Em 2000, a fim de salvaguardar e reconhecer estes bens imateriais, foi instituído, no Brasil, o Registro de Bens Culturais de Natureza Imaterial, por meio do Decreto nº 3.551, sob a coordenação do IPHAN. Já em 2003, a UNESCO aprovou a Convenção para a Salvaguarda do Patrimônio Cultural Imaterial.
Vale ressaltar que, por as manifestações serem avivadas pelas pessoas que as protegem e perpassam, elas são registradas — e não tombadas — por entendermos que seu caráter não é estático nem fixo ao passado, mas constantemente em movimento e integrado à atualidade.

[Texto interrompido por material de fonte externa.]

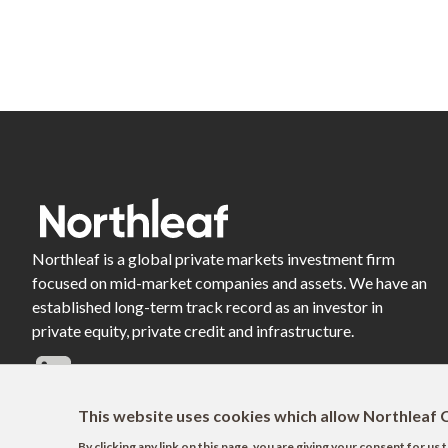
Northleaf is a global private markets investment firm
focused on mid-market companies and assets. We have an
established long-term track record as an investor in
private equity, private credit and infrastructure.
This website uses cookies which allow Northleaf C
By clicking any link on this page, you are giving your consent for u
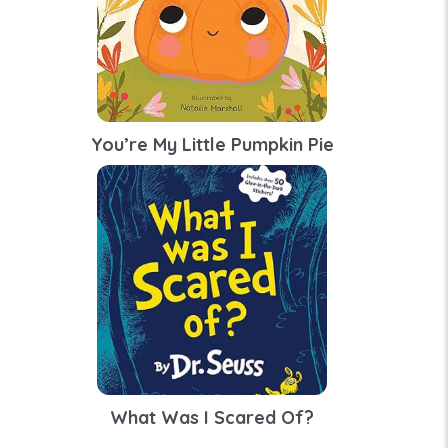
You’re My Little Pumpkin Pie
What Was I Scared Of?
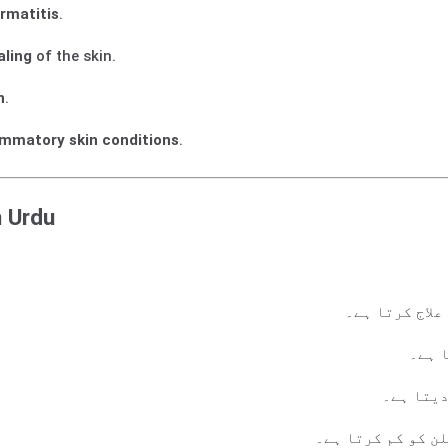
rmatitis
.
aling
of the skin.
n
.
ammatory skin conditions
.
n Urdu
سوریاسس، ایک
جلد ک
موٹی اور
دائمی جلدی بیمار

Agora, voltando à provocação inicial do texto, sabemos que nem tudo são flores. Mesmo reconhecido como patrimônio cultural imaterial, o que, em parte, garante reconhecimento e proteção dos saberes, o que cataloga as manifestações culturais enquanto manifestações folclóricas é: o anonimato, ou seja, serem de propriedade coletiva; a transmissão oral; o regionalismo; e o dinamismo.
E aí fica o questionamento: não seria isso, também, história, a seu modo?

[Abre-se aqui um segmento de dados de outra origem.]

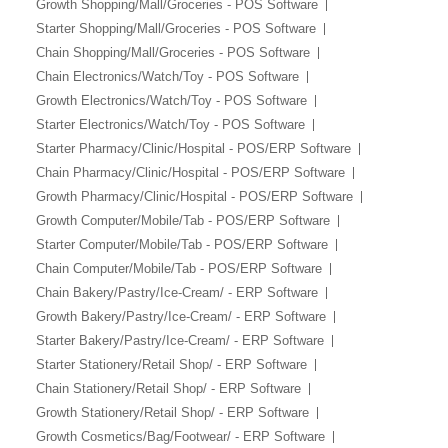
Growth Shopping/Mall/Groceries - POS Software
Starter Shopping/Mall/Groceries - POS Software
Chain Shopping/Mall/Groceries - POS Software
Chain Electronics/Watch/Toy - POS Software
Growth Electronics/Watch/Toy - POS Software
Starter Electronics/Watch/Toy - POS Software
Starter Pharmacy/Clinic/Hospital - POS/ERP Software
Chain Pharmacy/Clinic/Hospital - POS/ERP Software
Growth Pharmacy/Clinic/Hospital - POS/ERP Software
Growth Computer/Mobile/Tab - POS/ERP Software
Starter Computer/Mobile/Tab - POS/ERP Software
Chain Computer/Mobile/Tab - POS/ERP Software
Chain Bakery/Pastry/Ice-Cream/ - ERP Software
Growth Bakery/Pastry/Ice-Cream/ - ERP Software
Starter Bakery/Pastry/Ice-Cream/ - ERP Software
Starter Stationery/Retail Shop/ - ERP Software
Chain Stationery/Retail Shop/ - ERP Software
Growth Stationery/Retail Shop/ - ERP Software
Growth Cosmetics/Bag/Footwear/ - ERP Software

Lélia Gonzalez, importante intelectual, antropóloga, filósofa e uma das principais referências do feminismo negro brasileiro, ressaltou: "Estamos cansados de saber que nem na escola, nem nos livros onde mandam a gente estudar, não se fala da efetiva contribuição das classes populares, da mulher, do negro, do índio na nossa formação histórica e cultural. Na verdade, o que se faz é folclorizar todos eles."
Já Nêgo Bispo, pensador e líder quilombola, cria o termo Cosmofobia para elucidar o medo e a aversão que os colonizadores monoteístas impuseram e continuam impondo à diversidade da natureza e a outras formas de enxergar o mundo. Então, será que não vale pensarmos que, se tudo o que é cultura popular, tradicional, ancestral, oral, coletiva é folclore… podemos concluir que tudo é folclore, e nada é folclore?
O que quero dizer é que, se o folclore abarca todo o nosso tecido histórico, construído pela confluência das cosmovisões indígenas, africanas e brancas — majoritariamente, as do colonizador português —, o que caracteriza o que é catalogado enquanto "folclore" ou "história" é a legitimação imposta por quem detém o poder de manusear as narrativas.
Podemos concluir, então, que tudo o que é saber popular é também história oficial; a diferença é que é livre.